Objects are cool, but sometimes they're just a little too cool. Sometimes you would rather they behaved a little less like objects and a little more like regular data types. But there's a problem: objects are referents represented by references, and references aren't terribly useful except as references. You can't add references, or print them, or (usefully) apply many of Perl's built-in operators. The only thing you can do is dereference them. So you find yourself writing many explicit method invocations, like this:

print $object->as_string;
$new_object = $subject->add($object);
Such explicit dereferencing is in general a good thing; you should never confuse your references with your referents, except when you want to confuse them. Now would be one of those times. If you design your class with overloading, you can pretend the references aren't there and simply say:
print $object;
$new_object = $subject + $object;
When you overload one of Perl's built-in operators, you define how it behaves when it's applied to objects of a particular class. A number of standard Perl modules use overloading, such as Math::BigInt, which lets you create Math::BigInt objects that behave just like regular integers but have no size limits. You can add them with +, divide them with /, compare them with <=>, and print them with print.

Note that overloading is not the same as autoloading, which is loading a missing function or method on demand. Neither is it the same as overriding, which is one function or method masking another. Overloading hides nothing; it adds meaning to an operation that would have been nonsense on a mere reference.

13.1. The overload Pragma

The use overload pragma implements operator overloading. You provide it with a key/value list of operators and their associated behaviors:

package MyClass;

use overload   '+' => \&myadd,            # coderef
               '<' => "less_than";        # named method
             'abs' => sub { return @_ },  # anonymous subroutine
Now when you try to add two MyClass objects, the myadd subroutine will be called to create the result.

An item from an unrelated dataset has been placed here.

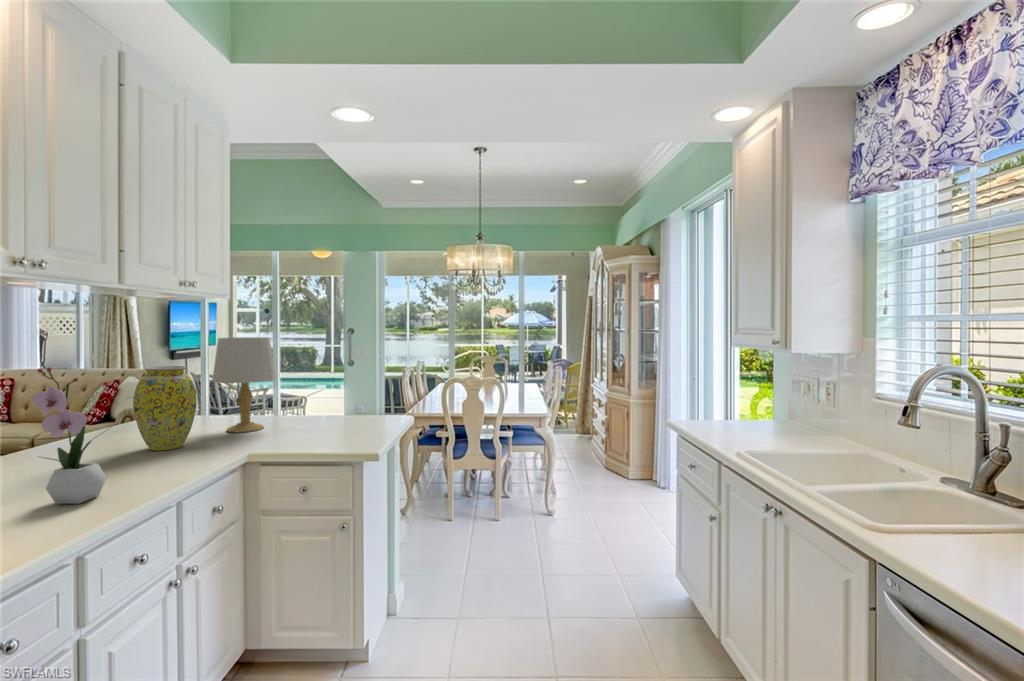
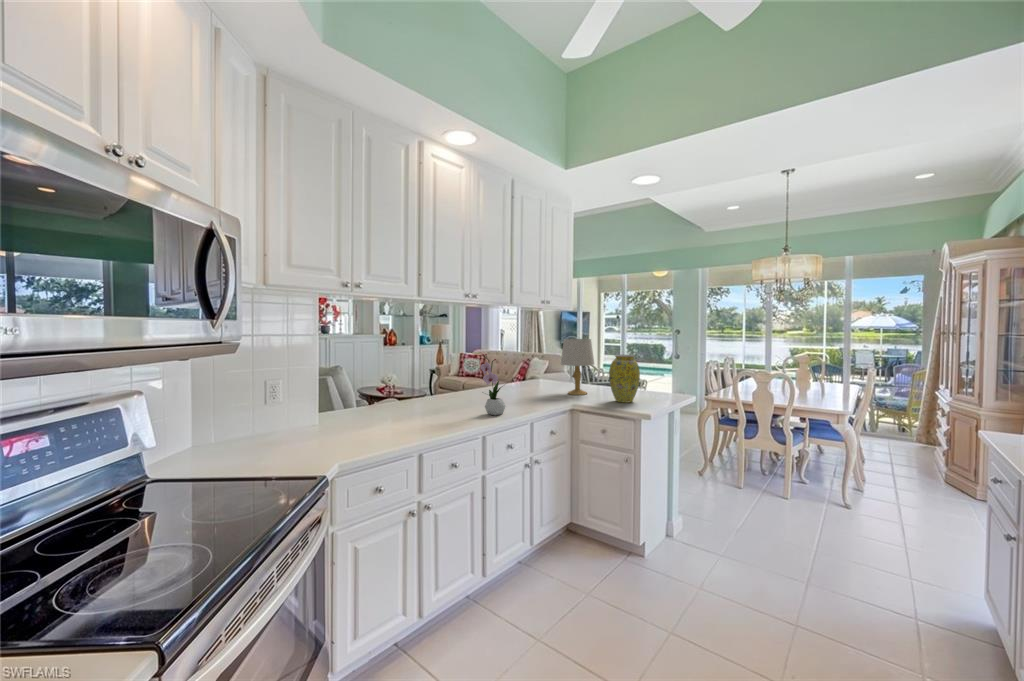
vase: present [133,366,196,450] -> present [609,354,640,403]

When you try to compare two MyClass objects with the < operator, Perl notices that the behavior is specified as a string and interprets the string as a method name and not simply as a subroutine name. In the example above, the less_than method might be supplied by the MyClass package itself or inherited from a base class of MyClass, but the myadd subroutine must be supplied by the current package. The anonymous subroutine for abs supplies itself even more directly. However these routines are supplied, we'll call them handlers.

For unary operators (those taking only one operand, like abs), the handler specified for the class is invoked whenever the operator is applied to an object of that class.

For binary operators like + or <, the handler is invoked whenever the first operand is an object of the class or when the second operand is an object of the class and the first operand has no overloading behavior. That's so you can say either:

$object + 6
or:
6 + $object
without having to worry about the order of operands. (In the second case, the operands will be swapped when passed to the handler). If our expression was:
$animal + $vegetable
and $animal and $vegetable were objects of different classes, both of which used overloading, then the overloading behavior of $animal would be triggered. (We'll hope the animal likes vegetables.)

There is only one trinary (ternary) operator in Perl, ?:, and you can't overload it. Fortunately.